##### EXCERPTED DATA

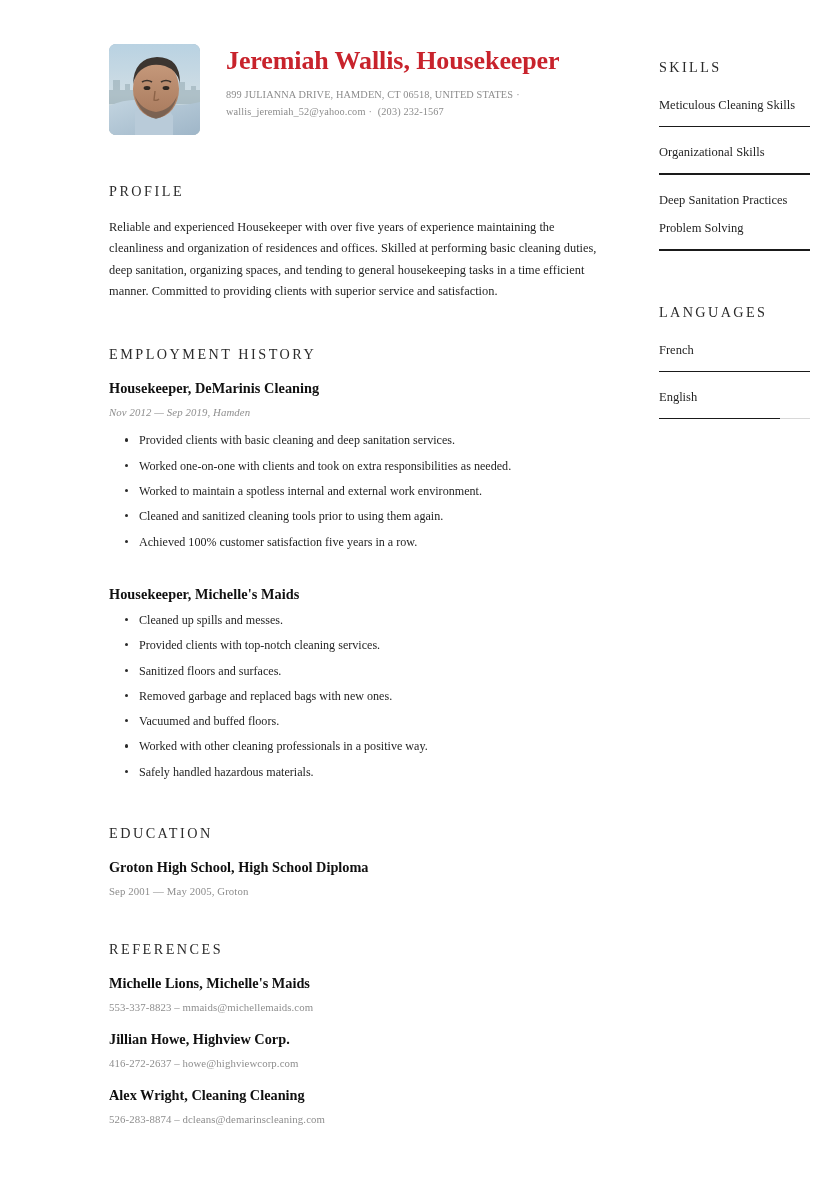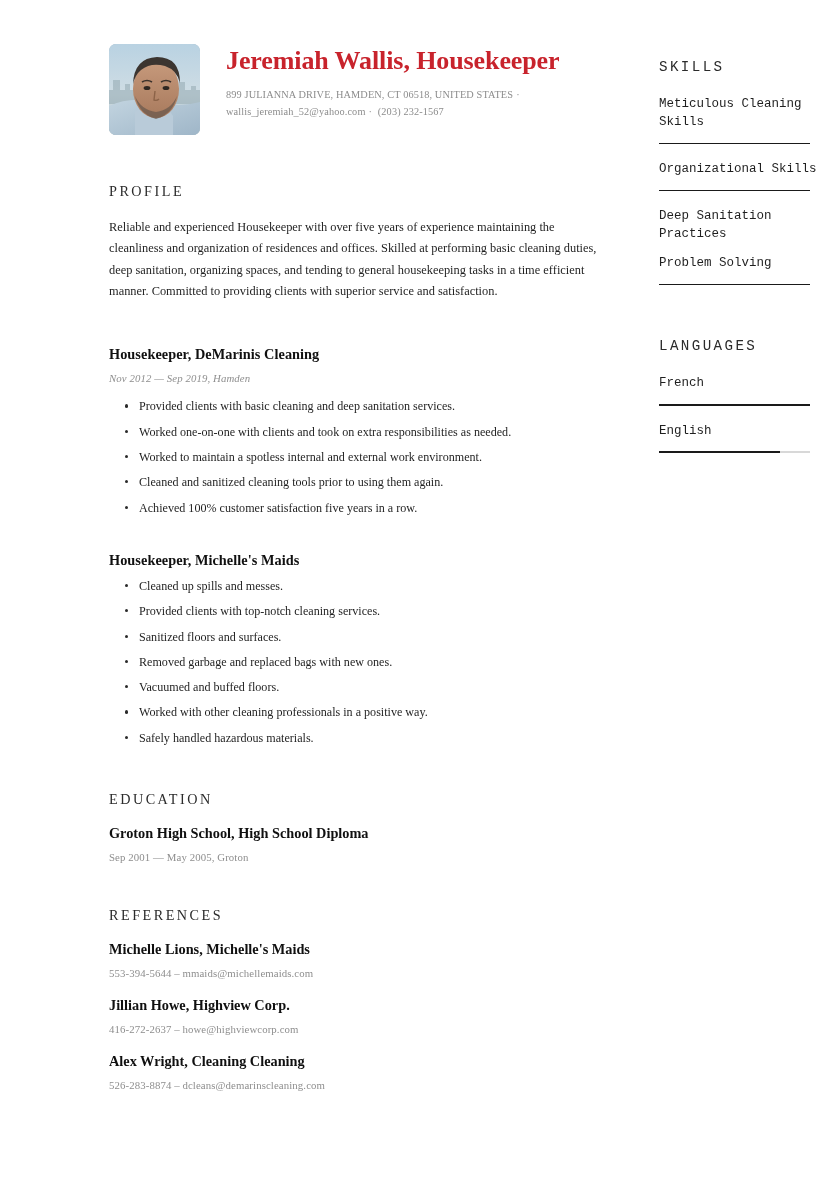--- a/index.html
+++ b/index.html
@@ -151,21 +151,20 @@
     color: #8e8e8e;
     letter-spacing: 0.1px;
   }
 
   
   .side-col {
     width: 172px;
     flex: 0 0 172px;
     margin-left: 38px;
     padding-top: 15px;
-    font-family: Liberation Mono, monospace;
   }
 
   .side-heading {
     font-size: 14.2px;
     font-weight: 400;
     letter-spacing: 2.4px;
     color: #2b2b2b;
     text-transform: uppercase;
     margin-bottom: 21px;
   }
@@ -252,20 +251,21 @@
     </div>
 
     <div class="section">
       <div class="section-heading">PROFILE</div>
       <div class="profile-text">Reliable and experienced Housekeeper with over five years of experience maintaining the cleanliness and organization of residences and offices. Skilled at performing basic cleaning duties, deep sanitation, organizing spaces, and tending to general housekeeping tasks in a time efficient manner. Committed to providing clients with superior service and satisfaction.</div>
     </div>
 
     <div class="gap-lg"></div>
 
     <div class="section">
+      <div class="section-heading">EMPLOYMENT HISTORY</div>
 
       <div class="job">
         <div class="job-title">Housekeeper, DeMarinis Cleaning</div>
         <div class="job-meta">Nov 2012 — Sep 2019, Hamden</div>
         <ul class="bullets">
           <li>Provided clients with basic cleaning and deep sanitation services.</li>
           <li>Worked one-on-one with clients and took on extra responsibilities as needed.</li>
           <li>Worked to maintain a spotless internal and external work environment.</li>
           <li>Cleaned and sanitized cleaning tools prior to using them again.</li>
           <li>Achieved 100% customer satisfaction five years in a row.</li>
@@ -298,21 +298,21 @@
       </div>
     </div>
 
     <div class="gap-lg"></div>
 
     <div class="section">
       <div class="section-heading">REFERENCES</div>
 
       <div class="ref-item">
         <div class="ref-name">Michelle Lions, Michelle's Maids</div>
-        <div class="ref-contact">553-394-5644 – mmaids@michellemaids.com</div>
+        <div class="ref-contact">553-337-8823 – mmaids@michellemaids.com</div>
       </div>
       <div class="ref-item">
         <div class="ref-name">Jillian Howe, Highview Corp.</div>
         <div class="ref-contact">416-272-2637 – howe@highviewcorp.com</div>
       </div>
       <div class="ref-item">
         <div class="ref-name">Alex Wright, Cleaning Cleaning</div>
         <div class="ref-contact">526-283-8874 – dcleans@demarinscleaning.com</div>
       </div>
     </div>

##########

* _PROBLEM STATEMENT_:
Where a picture appears, omit it; otherwise reproduce each line above from the first to the one with "<li>Cleaned and sanitized", inclusive.

* _RESPONSE BELOW_:
--- a/index.html
+++ b/index.html
@@ -151,21 +151,20 @@
     color: #8e8e8e;
     letter-spacing: 0.1px;
   }
 
   
   .side-col {
     width: 172px;
     flex: 0 0 172px;
     margin-left: 38px;
     padding-top: 15px;
-    font-family: Liberation Mono, monospace;
   }
 
   .side-heading {
     font-size: 14.2px;
     font-weight: 400;
     letter-spacing: 2.4px;
     color: #2b2b2b;
     text-transform: uppercase;
     margin-bottom: 21px;
   }
@@ -252,20 +251,21 @@
     </div>
 
     <div class="section">
       <div class="section-heading">PROFILE</div>
       <div class="profile-text">Reliable and experienced Housekeeper with over five years of experience maintaining the cleanliness and organization of residences and offices. Skilled at performing basic cleaning duties, deep sanitation, organizing spaces, and tending to general housekeeping tasks in a time efficient manner. Committed to providing clients with superior service and satisfaction.</div>
     </div>
 
     <div class="gap-lg"></div>
 
     <div class="section">
+      <div class="section-heading">EMPLOYMENT HISTORY</div>
 
       <div class="job">
         <div class="job-title">Housekeeper, DeMarinis Cleaning</div>
         <div class="job-meta">Nov 2012 — Sep 2019, Hamden</div>
         <ul class="bullets">
           <li>Provided clients with basic cleaning and deep sanitation services.</li>
           <li>Worked one-on-one with clients and took on extra responsibilities as needed.</li>
           <li>Worked to maintain a spotless internal and external work environment.</li>
           <li>Cleaned and sanitized cleaning tools prior to using them again.</li>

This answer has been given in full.